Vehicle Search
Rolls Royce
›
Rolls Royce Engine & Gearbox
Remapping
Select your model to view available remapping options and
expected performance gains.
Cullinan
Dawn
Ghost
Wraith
■ ■ ■ ■ ■
-- Problem description --
Using the same words as the original, repeat the records above.

-- Response area --
Vehicle Search
Rolls Royce
›
Rolls Royce Engine & Gearbox
Remapping
Select your model to view available remapping options and
expected performance gains.
Cullinan
Dawn
Ghost
Wraith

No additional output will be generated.